By Sunil Garodia
First publised on 2022-04-08 14:34:23
The Monetary Policy Committee (MPC) of the RBI has maintained status quo on key policy rates and will continue to maintain the accommodative stance in its bi-monthly policy meeting for April. But it has revised the growth forecast for FY23 from 7.8% to 7.2% and also changed inflation projections to 5.7% from the earlier 4.5% mainly due to the war in Ukraine and the resultant upheaval in financial markets, high fuel and commodity prices and supply chain disruptions. It also prioritized inflation, as the other central banks across the world have been doing but without adopting a hawkish stance. RBI governor Shaktikanta Das said that "in the sequence of priorities we have now put inflation before growth. Stance continues to be accommodative and with an eye on withdrawal of accommodation."
The repo rate was maintained at the historic low of 4% while the reverse repo rate also remained at 3.35%. The standing deposit facility was activated with a rate 25 basis points below the repo rate and the marginal standing facility was kept at 25 basis points above the repo rate. The RBI also hiked the hold-to-maturity limit to 23% and said it would be brought down gradually to 19.5% in order to keep bond markets steady.

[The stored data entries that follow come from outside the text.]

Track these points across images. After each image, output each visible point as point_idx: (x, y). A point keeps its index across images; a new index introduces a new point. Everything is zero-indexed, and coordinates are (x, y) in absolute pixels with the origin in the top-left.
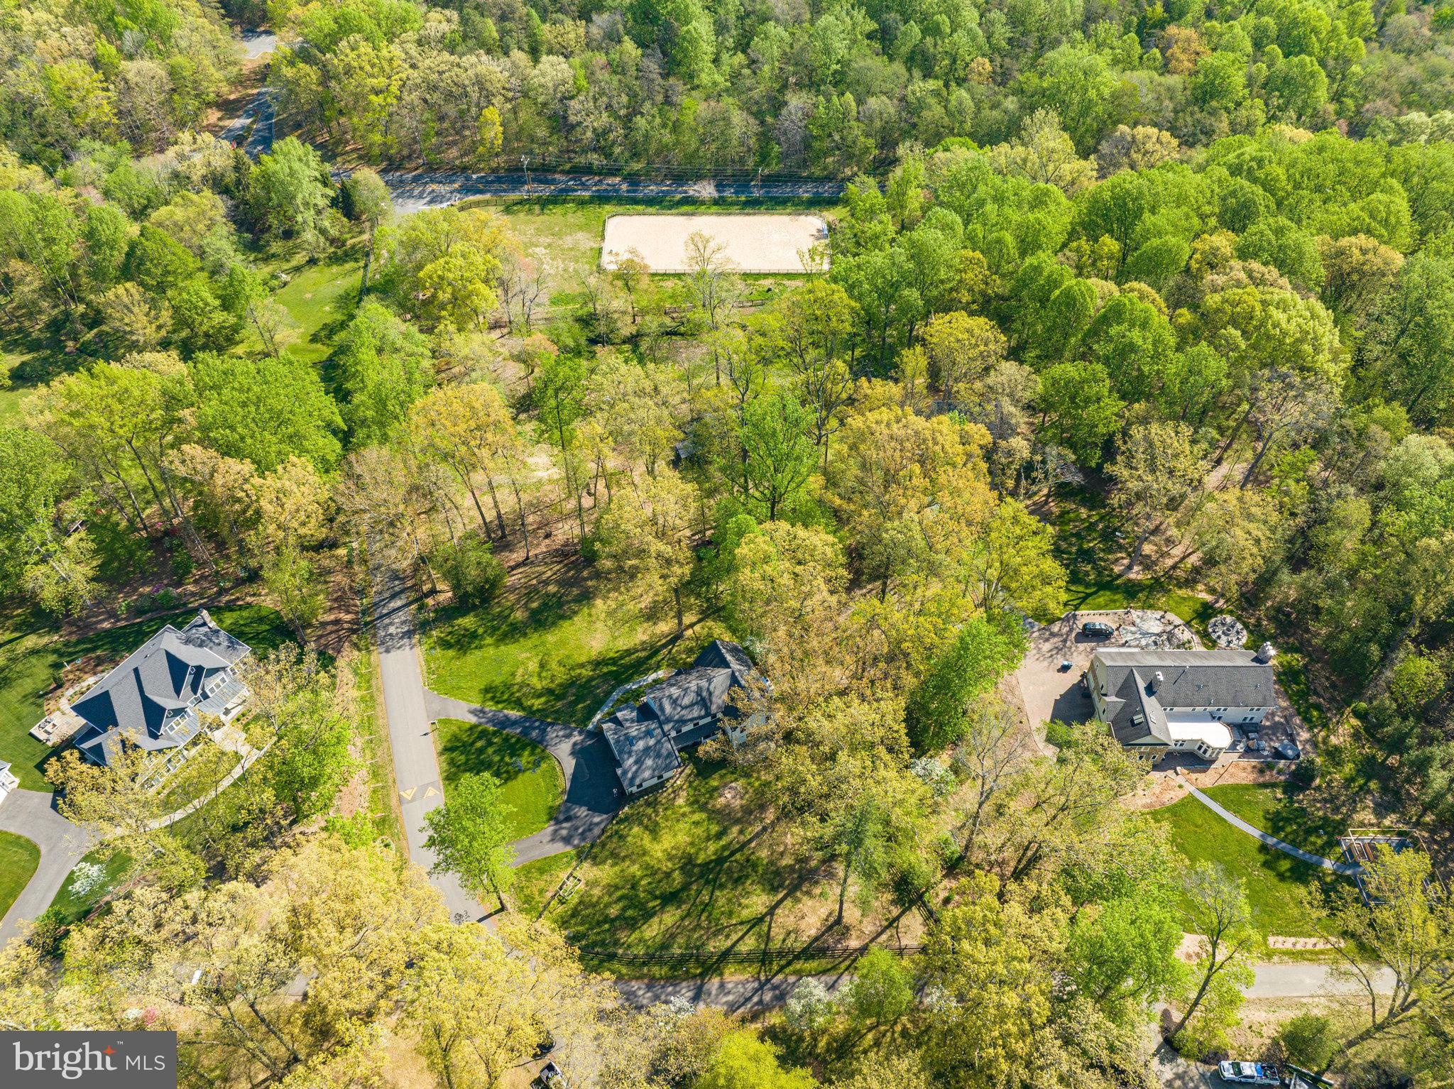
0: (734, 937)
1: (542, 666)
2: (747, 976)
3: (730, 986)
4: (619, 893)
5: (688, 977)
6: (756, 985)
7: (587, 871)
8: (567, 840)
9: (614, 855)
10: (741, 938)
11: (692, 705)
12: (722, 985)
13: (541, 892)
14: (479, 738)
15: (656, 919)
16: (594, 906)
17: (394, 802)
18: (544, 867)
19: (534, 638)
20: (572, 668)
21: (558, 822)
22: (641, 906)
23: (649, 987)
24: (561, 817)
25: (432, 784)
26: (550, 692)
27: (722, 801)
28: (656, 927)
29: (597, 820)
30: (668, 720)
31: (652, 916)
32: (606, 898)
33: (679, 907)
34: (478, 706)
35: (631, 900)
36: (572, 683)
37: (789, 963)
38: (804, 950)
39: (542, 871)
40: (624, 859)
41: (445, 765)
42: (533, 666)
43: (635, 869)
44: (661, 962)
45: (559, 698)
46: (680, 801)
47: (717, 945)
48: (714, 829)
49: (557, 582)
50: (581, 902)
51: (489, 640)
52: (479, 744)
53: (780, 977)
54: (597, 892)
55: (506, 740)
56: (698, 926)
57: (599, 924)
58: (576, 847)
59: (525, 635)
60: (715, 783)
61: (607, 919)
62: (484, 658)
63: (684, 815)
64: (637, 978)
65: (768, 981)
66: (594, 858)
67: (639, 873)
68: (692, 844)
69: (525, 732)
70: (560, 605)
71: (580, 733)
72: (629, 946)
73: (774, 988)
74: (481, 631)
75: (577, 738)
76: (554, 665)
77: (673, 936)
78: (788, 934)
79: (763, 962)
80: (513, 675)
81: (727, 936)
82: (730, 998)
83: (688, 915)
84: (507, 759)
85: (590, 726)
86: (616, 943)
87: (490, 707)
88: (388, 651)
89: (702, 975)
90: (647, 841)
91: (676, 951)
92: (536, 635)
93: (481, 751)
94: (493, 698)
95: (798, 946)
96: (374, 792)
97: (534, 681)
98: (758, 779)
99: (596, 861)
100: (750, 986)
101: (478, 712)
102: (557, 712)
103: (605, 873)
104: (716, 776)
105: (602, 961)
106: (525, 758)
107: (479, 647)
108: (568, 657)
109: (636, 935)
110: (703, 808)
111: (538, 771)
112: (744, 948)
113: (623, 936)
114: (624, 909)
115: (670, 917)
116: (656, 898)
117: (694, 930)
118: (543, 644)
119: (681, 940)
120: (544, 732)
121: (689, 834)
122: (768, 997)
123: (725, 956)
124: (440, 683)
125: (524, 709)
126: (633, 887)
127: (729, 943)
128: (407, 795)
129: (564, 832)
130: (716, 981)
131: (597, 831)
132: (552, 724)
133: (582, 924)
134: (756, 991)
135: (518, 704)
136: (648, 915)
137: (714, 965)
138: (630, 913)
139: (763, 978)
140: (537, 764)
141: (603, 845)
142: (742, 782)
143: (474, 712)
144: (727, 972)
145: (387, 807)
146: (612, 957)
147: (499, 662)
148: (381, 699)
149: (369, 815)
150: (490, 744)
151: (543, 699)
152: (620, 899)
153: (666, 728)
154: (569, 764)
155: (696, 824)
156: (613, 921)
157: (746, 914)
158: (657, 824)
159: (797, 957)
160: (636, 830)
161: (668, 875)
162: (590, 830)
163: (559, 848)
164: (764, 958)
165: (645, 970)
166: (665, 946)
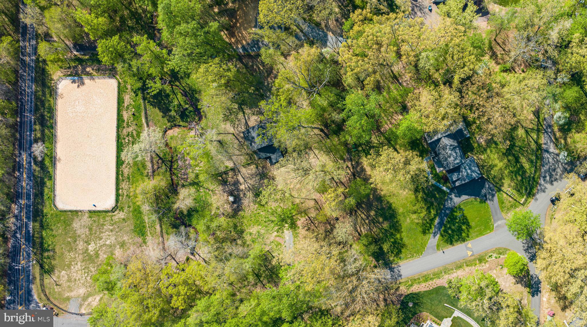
0: (531, 139)
1: (415, 212)
2: (543, 136)
3: (545, 141)
4: (514, 177)
5: (541, 154)
6: (546, 134)
7: (506, 188)
8: (493, 196)
9: (501, 179)
10: (531, 137)
11: (456, 152)
12: (545, 144)
13: (510, 202)
14: (447, 232)
15: (524, 165)
16: (517, 184)
17: (473, 258)
18: (502, 202)
19: (401, 218)
20: (418, 201)
21: (486, 199)
22: (519, 169)
23: (543, 166)
24: (485, 198)
25: (466, 246)
26: (428, 209)
27: (483, 143)
28: (525, 165)
29: (487, 186)
30: (461, 161)
31: (522, 165)
32: (515, 181)
33: (520, 158)
34: (432, 235)
35: (516, 173)
36: (425, 200)
37: (540, 123)
38: (537, 118)
39: (503, 203)
40: (502, 176)
41: (459, 242)
42: (414, 216)
43: (506, 172)
44: (536, 163)
45: (432, 204)
46: (482, 157)
47: (533, 146)
48: (494, 145)
49: (368, 211)
50: (516, 189)
51: (398, 236)
52: (450, 232)
53: (544, 126)
54: (513, 184)
55: (449, 222)
56: (527, 151)
57: (523, 182)
58: (496, 193)
59: (397, 222)
60: (476, 145)
61: (522, 180)
62: (407, 236)
63: (488, 156)
64: (541, 170)
65: (545, 130)
66: (501, 186)
67: (508, 170)
68: (498, 153)
69: (446, 215)
70: (383, 209)
71: (451, 194)
72: (531, 173)
73: (547, 128)
74: (392, 240)
75: (453, 196)
76: (415, 208)
77: (529, 159)
78: (532, 123)
79: (539, 131)
80: (418, 224)
81: (531, 142)
82: (549, 141)
83: (522, 154)
84: (457, 221)
85: (448, 191)
86: (529, 177)
87: (433, 230)
88: (401, 276)
89: (541, 150)
90: (496, 168)
91: (534, 158)
92: (399, 217)
93: (453, 231)
94: (428, 230)
95: (537, 120)
96: (467, 266)
97: (422, 215)
98: (475, 130)
99: (502, 185)
100: (546, 135)
101: (435, 234)
102: (438, 204)
103: (507, 182)
104: (473, 145)
105: (535, 181)
106: (458, 214)
107: (401, 239)
108: (411, 203)
109: (528, 171)
110: (485, 150)
111: (464, 208)
112: (535, 137)
113: (527, 175)
114: (519, 175)
115: (523, 160)
116: (516, 165)
117: (528, 152)
118: (403, 213)
119: (530, 156)
120: (447, 209)
121: (494, 154)
122: (549, 130)
123: (536, 142)
124: (419, 251)
125: (435, 217)
126: (512, 172)
127: (533, 141)
128: (470, 253)
129: (490, 197)
130: (543, 146)
131: (491, 186)
132: (444, 206)
133: (522, 188)
134: (547, 134)
135: (432, 220)
136: (522, 167)
137: (539, 146)
138: (521, 173)
139: (544, 131)
140: (461, 209)
141: (497, 183)
142: (476, 135)
143: (434, 236)
144: (541, 142)
145: (475, 260)
146: (534, 178)
147: (410, 230)
148: (425, 273)
149: (478, 265)
150: (450, 228)
151: (432, 211)
152: (516, 176)
153: (463, 162)
154: (464, 197)
155: (491, 151)
156: (522, 178)
157: (524, 136)
158: (490, 166)
159: (539, 120)
160: (492, 172)
161: (509, 161)
162: (491, 188)
163: (496, 198)
164: (538, 131)
165: (538, 167)
166: (532, 162)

But after Das said that the bank will keep "an eye of withdrawal of accommodation", most analysts predict that the RBI will raise rates in the second half of FY23 and will also start squeezing out liquidity from the market. Yet, in this policy meeting, while the MPC has acknowledged the mischief high inflation can create, it has still chosen to bat for growth. This was best put by Churchil Bhatt, EVP & Debt Fund Manager at Kotak Mahindra Life Insurance Company who said that "the MPC has taken a timely step towards re-emphasizing its credibility as an inflation fighter without materially disrupting the growth impulse".